Ah bon ! Voilà enfin une explication pour le dépôt noir argenté dans ma bouteille en plastique contenant le Fix dilué (Adofix). Il fonctionne toujours bien, mais je n'arrivais pas à m'expliquer ce phénomène.
Est-ce suffisant de nettoyer les bouteilles avec une brosse à bouteille avant de préparer une nouvelle solution avec des produits chimiques frais, ou est-ce que de petits résidus risquent de contaminer la nouvelle solution ?
piu58
> De petits résidus risquent-ils de contaminer la nouvelle solution ?
Non, le sulfite d'argent est stable et ne subit aucune modification chimique dans un fixateur frais. Il faut simplement veiller à ce qu'aucun résidu ne flotte dans le récipient.
hypeo
Il ne doit tout simplement pas y avoir de particules en suspension dans le bac ou la boîte.
Cela signifie donc que si l'on filtre ces particules en suspension – à condition qu'elles soient suffisamment grossières –, rien ne « détruit » le fixateur au fil du temps ni n'endommage le film ?
piu58
> Y a-t-il quelque chose qui « détruit » le fixateur au fil du temps ou qui endommage le film ?
Je ne vois pas d'effet chimique néfaste. Bien sûr, si le fixateur est complètement ou presque complètement décomposé, il ne fonctionne plus.
Le thiosulfate est produit par ébullition de sulfite avec du soufre.
Ce processus est réversible et se déroule de préférence à basse température (ce qui est logique), et est favorisé par l'ajout d'acides.
On obtient alors à nouveau du sulfite et du soufre.

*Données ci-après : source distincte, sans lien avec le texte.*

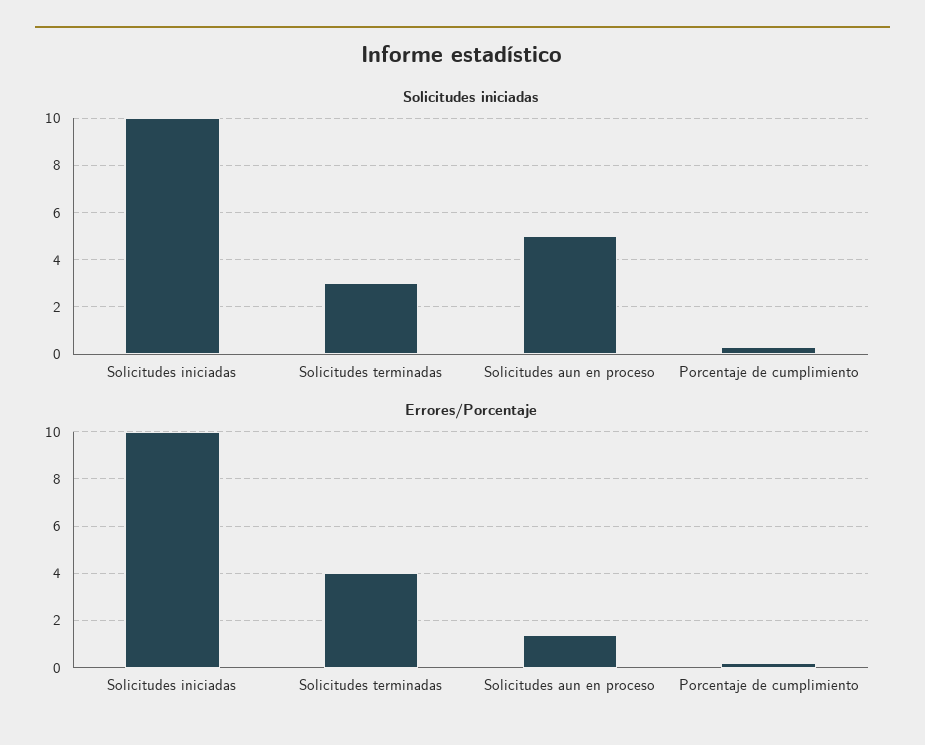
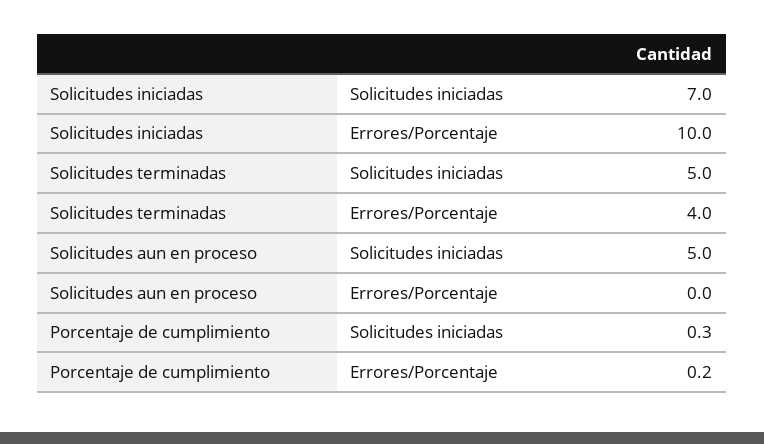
  {
    "Solicitudes iniciadas": {
-     "Solicitudes iniciadas": 10,
+     "Solicitudes iniciadas": 7,
-     "Solicitudes terminadas": 3,
+     "Solicitudes terminadas": 5,
      "Solicitudes aun en proceso": 5,
      "Porcentaje de cumplimiento": 0.3
    },
    "Errores/Porcentaje": {
      "Solicitudes iniciadas": 10,
      "Solicitudes terminadas": 4,
-     "Solicitudes aun en proceso": 1.5,
+     "Solicitudes aun en proceso": 0,
      "Porcentaje de cumplimiento": 0.2
    }
  }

Le sulfite d'argent est presque insoluble, bien que pas autant que le sulfure d'argent, et précipite.
dudestyle
J'ai déjà eu ce genre de traces troubles et voilées dans le fixateur, c'est-à-dire dans la solution de travail, après qu'il soit resté inutilisé pendant un certain temps. Je suppose que c'est un dépôt de ce genre.